Estimation of crop transpiration and its scale effect based on ground and UAV thermal infrared remote sensing images
Introduction
Evapotranspiration (ET), which links the water, energy, and carbon cycles, plays an important role in driving climate patterns (Fisher et al., 2017). In arid and semiarid areas where agriculture relies on irrigation, there exists a serious shortage in water resources, so many water-saving irrigation strategies, such as regulated deficit irrigation (RDI), are popular. Furthermore, irrigated water in arid areas is mainly consumed by ET. Over 90 % of the water absorbed by crops is consumed by transpiration (T), and ET is the foremost variable required for agricultural water management (Zang et al., 2012). Therefore, accurate calculation of ET and T is of great significance for calculating irrigation water demand and realizing precision irrigation to promote water saving in agriculture, especially from a spatial perspective.
Although many researchers have used different approaches to study ET (Anapalli et al., 2018; Delogu et al., 2018; Talsma et al., 2018; Tie et al., 2018; Wu et al., 2017; Yao et al., 2017), the ability to accurately capture its spatiotemporal dynamics from leaves to ecosystems and from seconds to years remains limited (Page et al., 2018). For example, more traditional methods, such as using eddy covariance (EC) and weighing lysimeters, can measure ET at a resolution of seconds to months in different regions (Goulden et al., 1996; Liu et al., 2002), but they cannot reflect the spatial variability of ET. Although satellite remote sensing (RS) technology overcomes the shortcomings of traditional methods because of its spatiotemporal continuity and large-span characteristics, the spatial resolution of satellite images is too coarse to provide the submeter-scale resolution data required for precision agriculture. It is worth mentioning that the pixel scales are larger than some small plots in most agricultural regions (Gowda et al., 2008), and its observation frequency is low, which may result in a particular period of crop growth being overlooked. Therefore, the low spatial and temporal resolution limits the use of satellite imagery in precision agriculture (Khanal et al., 2017).

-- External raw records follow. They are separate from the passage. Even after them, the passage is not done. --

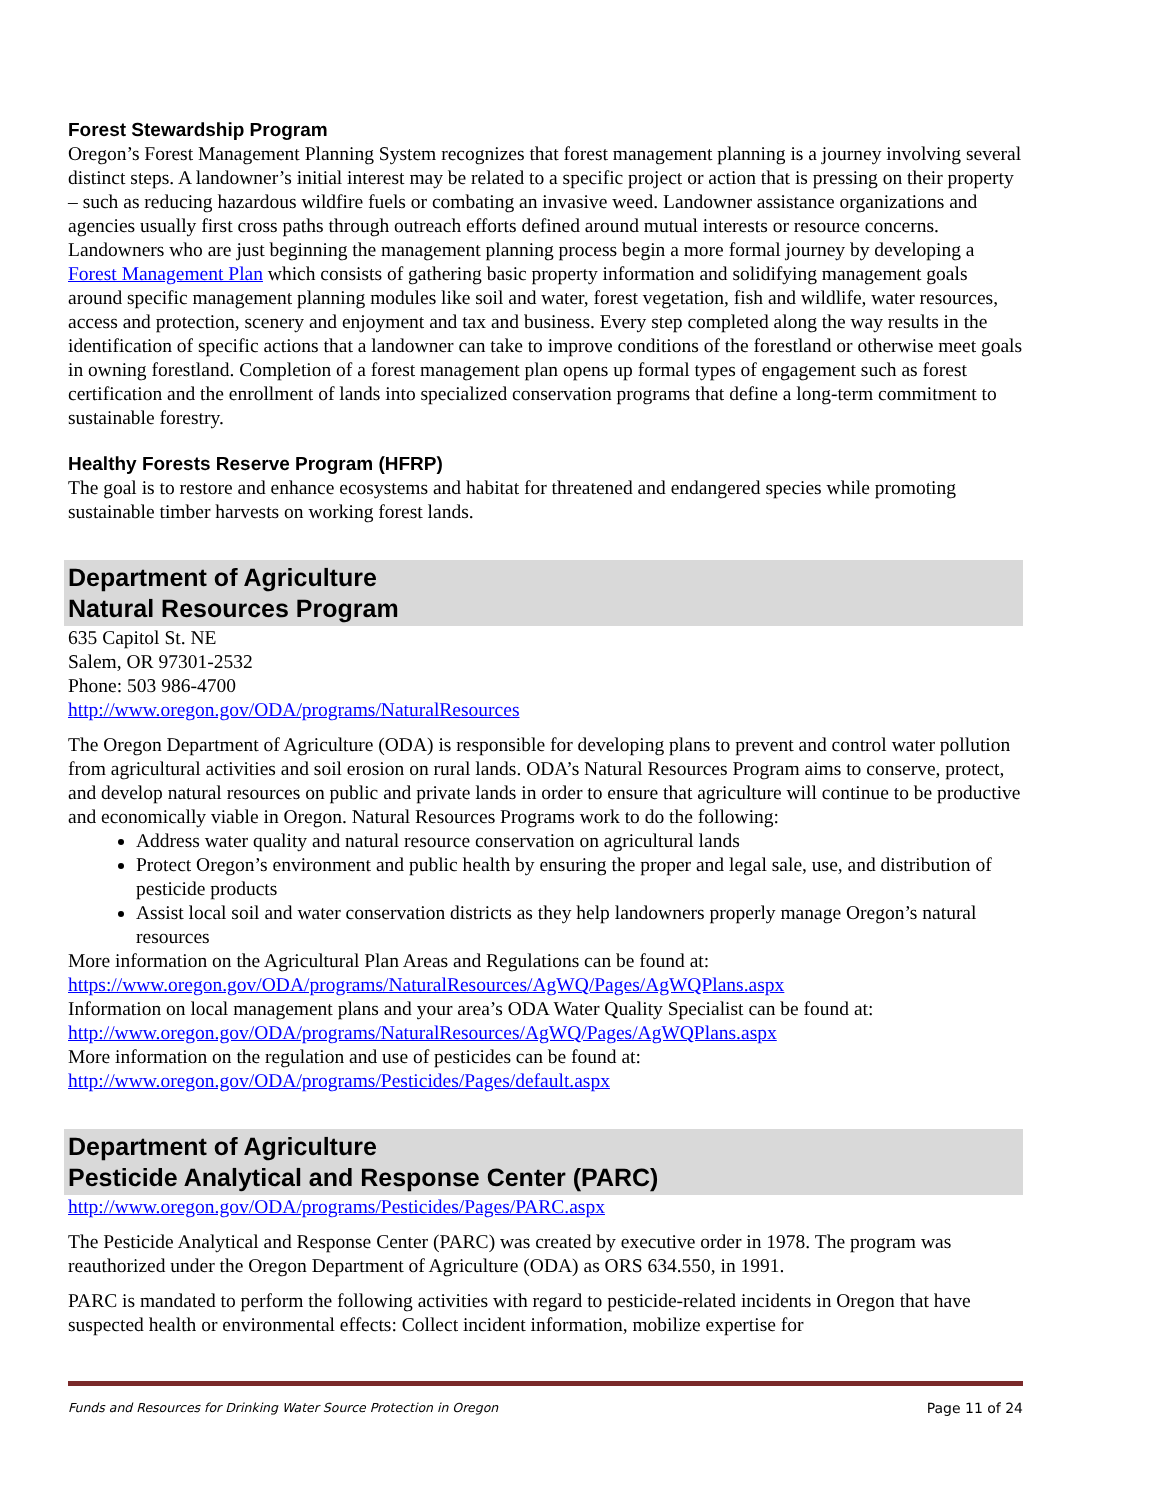Forest Stewardship Program
Oregon’s Forest Management Planning System recognizes that forest management planning is a journey involving several distinct steps. A landowner’s initial interest may be related to a specific project or action that is pressing on their property – such as reducing hazardous wildfire fuels or combating an invasive weed. Landowner assistance organizations and agencies usually first cross paths through outreach efforts defined around mutual interests or resource concerns. Landowners who are just beginning the management planning process begin a more formal journey by developing a Forest Management Plan which consists of gathering basic property information and solidifying management goals around specific management planning modules like soil and water, forest vegetation, fish and wildlife, water resources, access and protection, scenery and enjoyment and tax and business. Every step completed along the way results in the identification of specific actions that a landowner can take to improve conditions of the forestland or otherwise meet goals in owning forestland. Completion of a forest management plan opens up formal types of engagement such as forest certification and the enrollment of lands into specialized conservation programs that define a long-term commitment to sustainable forestry.
Healthy Forests Reserve Program (HFRP)
The goal is to restore and enhance ecosystems and habitat for threatened and endangered species while promoting sustainable timber harvests on working forest lands.
Department of Agriculture
Natural Resources Program
635 Capitol St. NE
Salem, OR 97301-2532
Phone: 503 986-4700
http://www.oregon.gov/ODA/programs/NaturalResources
The Oregon Department of Agriculture (ODA) is responsible for developing plans to prevent and control water pollution from agricultural activities and soil erosion on rural lands. ODA’s Natural Resources Program aims to conserve, protect, and develop natural resources on public and private lands in order to ensure that agriculture will continue to be productive and economically viable in Oregon. Natural Resources Programs work to do the following:
Address water quality and natural resource conservation on agricultural lands
Protect Oregon’s environment and public health by ensuring the proper and legal sale, use, and distribution of pesticide products
Assist local soil and water conservation districts as they help landowners properly manage Oregon’s natural resources
More information on the Agricultural Plan Areas and Regulations can be found at:
https://www.oregon.gov/ODA/programs/NaturalResources/AgWQ/Pages/AgWQPlans.aspx
Information on local management plans and your area’s ODA Water Quality Specialist can be found at:
http://www.oregon.gov/ODA/programs/NaturalResources/AgWQ/Pages/AgWQPlans.aspx
More information on the regulation and use of pesticides can be found at:
http://www.oregon.gov/ODA/programs/Pesticides/Pages/default.aspx
Department of Agriculture
Pesticide Analytical and Response Center (PARC)
http://www.oregon.gov/ODA/programs/Pesticides/Pages/PARC.aspx
The Pesticide Analytical and Response Center (PARC) was created by executive order in 1978. The program was reauthorized under the Oregon Department of Agriculture (ODA) as ORS 634.550, in 1991.
PARC is mandated to perform the following activities with regard to pesticide-related incidents in Oregon that have suspected health or environmental effects: Collect incident information, mobilize expertise for
Funds and Resources for Drinking Water Source Protection in Oregon Page 11 of 24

Handheld thermal imaging systems can be used to estimate ET based on ground RS (Page et al., 2018). Improvements such as the reduction of the thermal infrared (TIR) imaging system’s weight and the increased availability of UAVs make it easier to apply the UAV-based thermal imaging system in agriculture (Gago et al., 2015; Sepúlveda-Reyes et al., 2016; Poblete et al., 2017; Santesteban et al., 2017). UAV RS can collect surface information with high spatiotemporal resolution (Dandois and Ellis, 2013; Faye et al., 2016) and fill the gap between ground measurement and satellite RS estimation. Ground and UAV-based thermal RS can quantitatively characterize differences at the centimeter level for pixels, and such RS meets the requirements of precision agriculture. These types to RS have also been used to estimate the leaf area index, crop water stress index, and ET under different conditions (Banerjee et al., 2018; Hoffmann et al., 2016; Ortega-Farías et al., 2016; Hou et al., 2018; Wang et al., 2017).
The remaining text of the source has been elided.